Saturday, January 19, 2008

Oh, To Vacation in Belgrade


"What do you mean Pol Pot's room is taken?"

"I'm so sorry, Ms. Robinson. But we have a lovely Hitler Hideaway for half the price."

"What kind of amenities you offering?"

"Will Smith's movies on twenty-four hour cable and all the Warsteiner you can drink."

(long pause)

"Plus free porn."

"I'm in."

h/t Michelle

10 Comments:

At 1/19/2008, Anonymous Anonymous said...

one burning question:

what are the lampshades made of?

 
At 1/19/2008, Blogger superdave524 said...

The Walterboro Police Department has an officer named Paul Potts. No one thought it was funny.

Me: The officer who worked this case is Paul Potts? His parents must've been sick.

Person I'm talking to: ...

Me: You know, leader of the Khmer Rouge?

PITT: Not ringing any bells.

Me: The Killing Fields?

PITT: Didn't see it.

Me: Really a lot of people were killed.

PITT: Seems like I saw sumpin' in a magazine. You say his name was also Paul Potts?

Me: Never mind.

 
At 1/20/2008, Blogger QuakerJono said...

I sense another joke thread here:

The George W. Bush Room: Our best intelligence says it's there, but no one can find it.

The Jimmy Carter Room: Once you check in, you can't get out except through the Ronald Reagan Room.

The Napoleon Room: Its closets keep trying to expand into The Alexander I Room next door.

The Bill Clinton Room: Not a shade of blue to be found and ultraviolet lights are strictly prohibited.
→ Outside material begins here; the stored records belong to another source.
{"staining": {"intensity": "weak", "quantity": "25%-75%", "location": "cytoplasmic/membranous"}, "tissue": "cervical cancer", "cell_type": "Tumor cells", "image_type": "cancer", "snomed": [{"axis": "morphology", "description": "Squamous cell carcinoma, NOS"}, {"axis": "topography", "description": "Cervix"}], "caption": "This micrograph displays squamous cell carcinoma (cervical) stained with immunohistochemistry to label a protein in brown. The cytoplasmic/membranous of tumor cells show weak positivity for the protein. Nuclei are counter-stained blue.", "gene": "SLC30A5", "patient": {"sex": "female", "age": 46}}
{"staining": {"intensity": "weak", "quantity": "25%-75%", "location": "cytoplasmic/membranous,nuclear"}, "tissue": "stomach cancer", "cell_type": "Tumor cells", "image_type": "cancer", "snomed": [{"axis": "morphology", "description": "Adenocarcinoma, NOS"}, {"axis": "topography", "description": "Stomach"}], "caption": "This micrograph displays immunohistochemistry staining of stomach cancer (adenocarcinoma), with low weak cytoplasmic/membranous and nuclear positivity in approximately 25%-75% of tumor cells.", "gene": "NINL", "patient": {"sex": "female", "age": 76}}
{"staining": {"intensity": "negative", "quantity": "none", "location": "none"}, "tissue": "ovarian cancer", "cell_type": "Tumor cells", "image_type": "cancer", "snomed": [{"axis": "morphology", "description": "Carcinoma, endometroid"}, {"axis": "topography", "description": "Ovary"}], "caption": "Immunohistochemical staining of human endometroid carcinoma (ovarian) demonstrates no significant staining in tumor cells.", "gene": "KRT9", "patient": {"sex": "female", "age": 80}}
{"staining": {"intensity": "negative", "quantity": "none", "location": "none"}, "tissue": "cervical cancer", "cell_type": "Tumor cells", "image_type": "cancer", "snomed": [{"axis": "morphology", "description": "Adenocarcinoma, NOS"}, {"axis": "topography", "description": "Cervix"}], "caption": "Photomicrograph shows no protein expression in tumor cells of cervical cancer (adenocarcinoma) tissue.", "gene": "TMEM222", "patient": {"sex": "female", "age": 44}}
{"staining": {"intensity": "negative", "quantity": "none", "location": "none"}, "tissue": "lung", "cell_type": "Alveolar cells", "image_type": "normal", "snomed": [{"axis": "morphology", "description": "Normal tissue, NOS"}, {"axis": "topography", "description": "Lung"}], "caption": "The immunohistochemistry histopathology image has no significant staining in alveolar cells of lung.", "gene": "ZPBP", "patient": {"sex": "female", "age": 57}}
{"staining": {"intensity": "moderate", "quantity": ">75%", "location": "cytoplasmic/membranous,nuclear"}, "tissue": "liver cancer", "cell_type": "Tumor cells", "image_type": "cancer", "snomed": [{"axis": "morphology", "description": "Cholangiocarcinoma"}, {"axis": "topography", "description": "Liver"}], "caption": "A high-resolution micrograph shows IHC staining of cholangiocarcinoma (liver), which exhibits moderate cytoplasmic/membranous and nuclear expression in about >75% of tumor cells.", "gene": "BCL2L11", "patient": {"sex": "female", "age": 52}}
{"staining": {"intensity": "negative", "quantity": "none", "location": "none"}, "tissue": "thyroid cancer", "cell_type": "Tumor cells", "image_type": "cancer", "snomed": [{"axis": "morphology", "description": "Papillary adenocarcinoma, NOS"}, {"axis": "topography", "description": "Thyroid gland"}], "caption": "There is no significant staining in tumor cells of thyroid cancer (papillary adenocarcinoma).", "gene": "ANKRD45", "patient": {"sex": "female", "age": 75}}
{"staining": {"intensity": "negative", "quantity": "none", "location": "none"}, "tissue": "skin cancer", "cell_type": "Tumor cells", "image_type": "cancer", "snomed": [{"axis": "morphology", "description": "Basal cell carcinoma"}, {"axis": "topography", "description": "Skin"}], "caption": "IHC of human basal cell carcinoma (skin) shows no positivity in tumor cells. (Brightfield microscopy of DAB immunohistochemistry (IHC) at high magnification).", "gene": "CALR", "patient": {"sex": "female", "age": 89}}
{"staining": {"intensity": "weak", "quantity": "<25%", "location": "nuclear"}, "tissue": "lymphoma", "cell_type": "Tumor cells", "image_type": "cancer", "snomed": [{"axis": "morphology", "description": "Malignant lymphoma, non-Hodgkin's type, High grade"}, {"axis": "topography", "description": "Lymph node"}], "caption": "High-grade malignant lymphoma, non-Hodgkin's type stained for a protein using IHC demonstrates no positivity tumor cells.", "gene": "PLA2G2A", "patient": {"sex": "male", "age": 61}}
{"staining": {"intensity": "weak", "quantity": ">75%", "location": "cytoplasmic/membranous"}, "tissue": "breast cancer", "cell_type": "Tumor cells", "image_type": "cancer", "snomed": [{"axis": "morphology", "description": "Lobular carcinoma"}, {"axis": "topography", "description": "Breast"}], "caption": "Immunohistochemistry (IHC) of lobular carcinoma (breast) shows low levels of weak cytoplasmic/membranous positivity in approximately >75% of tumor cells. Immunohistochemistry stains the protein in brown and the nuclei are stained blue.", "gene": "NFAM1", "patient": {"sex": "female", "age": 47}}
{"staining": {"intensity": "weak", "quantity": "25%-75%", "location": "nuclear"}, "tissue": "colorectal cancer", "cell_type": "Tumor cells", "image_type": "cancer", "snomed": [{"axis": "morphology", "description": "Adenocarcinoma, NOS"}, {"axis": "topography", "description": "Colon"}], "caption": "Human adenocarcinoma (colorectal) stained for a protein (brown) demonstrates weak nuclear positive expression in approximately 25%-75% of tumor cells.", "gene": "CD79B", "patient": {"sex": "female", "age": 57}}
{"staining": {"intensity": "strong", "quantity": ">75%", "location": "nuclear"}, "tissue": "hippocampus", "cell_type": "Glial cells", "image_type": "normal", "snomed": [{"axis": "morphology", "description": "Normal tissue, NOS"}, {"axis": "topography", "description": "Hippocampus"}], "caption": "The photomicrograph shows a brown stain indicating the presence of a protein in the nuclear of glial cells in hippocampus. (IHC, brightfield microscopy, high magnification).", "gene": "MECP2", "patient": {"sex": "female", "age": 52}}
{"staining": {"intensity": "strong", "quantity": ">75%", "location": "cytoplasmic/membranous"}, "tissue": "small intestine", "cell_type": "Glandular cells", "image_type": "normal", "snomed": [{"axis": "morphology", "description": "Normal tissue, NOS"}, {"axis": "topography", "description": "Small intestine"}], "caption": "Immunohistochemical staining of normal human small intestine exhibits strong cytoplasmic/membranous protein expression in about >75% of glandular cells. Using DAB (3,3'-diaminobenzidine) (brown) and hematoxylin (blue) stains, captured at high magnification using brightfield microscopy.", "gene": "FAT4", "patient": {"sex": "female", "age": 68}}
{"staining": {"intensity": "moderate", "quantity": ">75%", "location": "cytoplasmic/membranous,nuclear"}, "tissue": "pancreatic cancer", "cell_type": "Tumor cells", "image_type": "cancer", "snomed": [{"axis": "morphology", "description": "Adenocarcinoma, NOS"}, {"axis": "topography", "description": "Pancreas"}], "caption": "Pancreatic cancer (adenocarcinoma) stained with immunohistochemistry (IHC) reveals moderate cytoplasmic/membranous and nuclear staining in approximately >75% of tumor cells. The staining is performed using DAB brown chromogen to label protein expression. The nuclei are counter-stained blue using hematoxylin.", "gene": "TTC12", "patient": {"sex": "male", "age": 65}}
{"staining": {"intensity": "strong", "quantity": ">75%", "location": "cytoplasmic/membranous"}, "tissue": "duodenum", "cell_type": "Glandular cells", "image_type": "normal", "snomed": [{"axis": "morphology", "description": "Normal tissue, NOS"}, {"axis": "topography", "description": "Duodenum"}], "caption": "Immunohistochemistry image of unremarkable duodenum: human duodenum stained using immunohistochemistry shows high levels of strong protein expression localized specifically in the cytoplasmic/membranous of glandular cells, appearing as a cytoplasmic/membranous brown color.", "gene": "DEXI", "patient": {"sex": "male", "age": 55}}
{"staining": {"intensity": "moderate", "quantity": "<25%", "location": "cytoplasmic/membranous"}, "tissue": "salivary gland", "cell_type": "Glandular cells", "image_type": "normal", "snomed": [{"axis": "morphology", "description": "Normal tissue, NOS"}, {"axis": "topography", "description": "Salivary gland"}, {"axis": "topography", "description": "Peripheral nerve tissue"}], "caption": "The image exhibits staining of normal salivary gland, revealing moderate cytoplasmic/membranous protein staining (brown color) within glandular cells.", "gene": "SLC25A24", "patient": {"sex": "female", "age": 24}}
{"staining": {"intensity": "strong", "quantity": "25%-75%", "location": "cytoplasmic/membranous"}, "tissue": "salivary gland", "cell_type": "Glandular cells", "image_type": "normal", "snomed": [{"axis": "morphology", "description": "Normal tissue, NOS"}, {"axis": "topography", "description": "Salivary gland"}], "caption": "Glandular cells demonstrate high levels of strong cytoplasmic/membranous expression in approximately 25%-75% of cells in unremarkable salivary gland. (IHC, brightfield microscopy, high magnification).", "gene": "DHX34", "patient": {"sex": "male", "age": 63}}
The Ronald Reagan Room: Once you check in, you promptly forget where it is and keep yelling at people to tear down walls to find it.

 
At 1/20/2008, Blogger kate said...

Oh that's quality.

I'd stay in the Ronald Reagan room based on that description alone.

 
At 1/20/2008, Blogger QuakerJono said...

I couldn't decide between that one and:

The Ronald Reagan Room - You're not sure why, but you are insanely happy to be spending a fortune to stay in a room with absolutely nothing in it. In fact, you'd probably stay there twice!

 
At 1/20/2008, Blogger superdave524 said...

Richard Nixon Room: First to include China?

 
At 1/20/2008, Blogger superdave524 said...

Yeah, I didn't think so.

 
At 1/20/2008, Blogger kate said...

Well, Dave, I thought it was funny.

That's gotta count for somethin'.

 
At 1/20/2008, Blogger superdave524 said...

Absolutely. And, thanks for the link. Don't think I rate, really, but thanks.

 
At 1/21/2008, Blogger QuakerJono said...

It was funny, Dave. Remember, the rule of comedy is that only 1 out of 100 is funny, that means we all have 99 to get through before that golden child presents itself.

The Idi Amine Room: Comes with a free dinner.

The Tony Blair Room: It looks young, fresh and hip until you realize it's little more than a closet in the George W. Bush Room.

The Gerald Ford Room: You really wanted to stay in The Richard Nixon Room, but it wasn't available, so this'll have to do for a couple of nights.

The Vladimir Putin Room: The brochure claimed it had big, open spaces, but you can't help feeling you're being watched and it's hard to sleep because of all the saber rattling.